I had provisionally thought I might have a trip out on Sunday and check out somewhere a bit further a field. That was until I actually woke up on Sunday morning! Miss Piggy and me had hit Shat cricket club for a birthday party on Saturday night which unfortunately turned into a 4am lager frenzy. I was going well up until 1am but sadly my condition deteriorated as I slumped to an all time low when I found myself dancing to Hey Macarena with an unbuttoned shirt. You know you’re pissed when you say hi to your reflection in the mirror in the toilets? Miss Piggy was on red alert too as I have been known in the past to wet the bed once inebriated! Fortunately I had a dry night, which was a relief, as a week after my last accident the bedroom smelt like a Hamster cage. I was awoken by a phone call to go out for a stroll with the Shat Kennel Club – a few of my mates who take their dogs out every weekend. Even though I don’t have a dog I may get kicked out if they read this, as the first rule of Kennel Club is you do not talk about Kennel Club? I actually went on the walk as I thought the fresh air might perk me up. I could feel every heart beat in my head and my mouth was like a tray of cat litter, I dug deep and like John Rambo, ignored the pain.

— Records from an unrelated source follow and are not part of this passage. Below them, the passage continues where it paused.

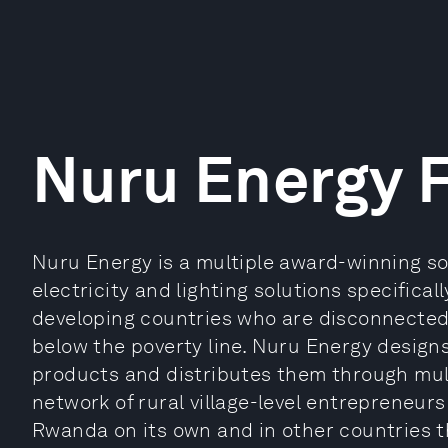
Nuru Energy 
Nuru Energy is a multiple award-winning so
electricity and lighting solutions specificall
developing countries who are disconnected 
below the poverty line. Nuru Energy design
products and distributes them through mult
network of rural village-level entrepreneurs
Rwanda on its own and in other countries t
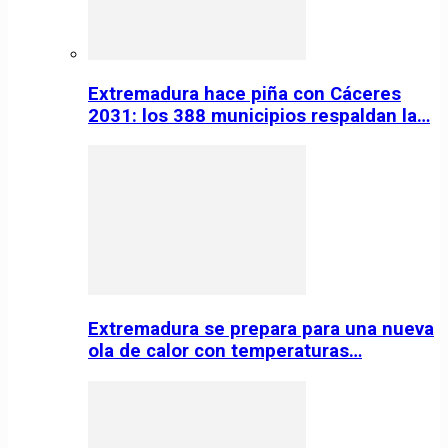
Extremadura hace piña con Cáceres
2031: los 388 municipios respaldan la…
Extremadura se prepara para una nueva
ola de calor con temperaturas…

We walked from Skelmanthorpe to Stocksmoor, eventually meeting the “better halves” at the Clothiers Arms to tuck into a well-deserved Sunday dinner.

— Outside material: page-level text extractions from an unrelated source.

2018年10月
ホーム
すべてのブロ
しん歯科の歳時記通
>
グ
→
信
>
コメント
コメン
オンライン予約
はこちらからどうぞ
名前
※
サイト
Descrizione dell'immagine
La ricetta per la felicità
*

The highlight of the walk on the birding front was the addition of Little Owl to the list, which takes me to 102. Skelmanthorpe hosts a Little Owl family which has used the same site for decades and I have watched them there from being a boy so it’s almost checking up on them. They seem to be doing well. You can’t do much bird watching though with three rampaging dogs and three dog owners who all think they are Ceasar Millan! I did see Helmeted Guinea Fowl!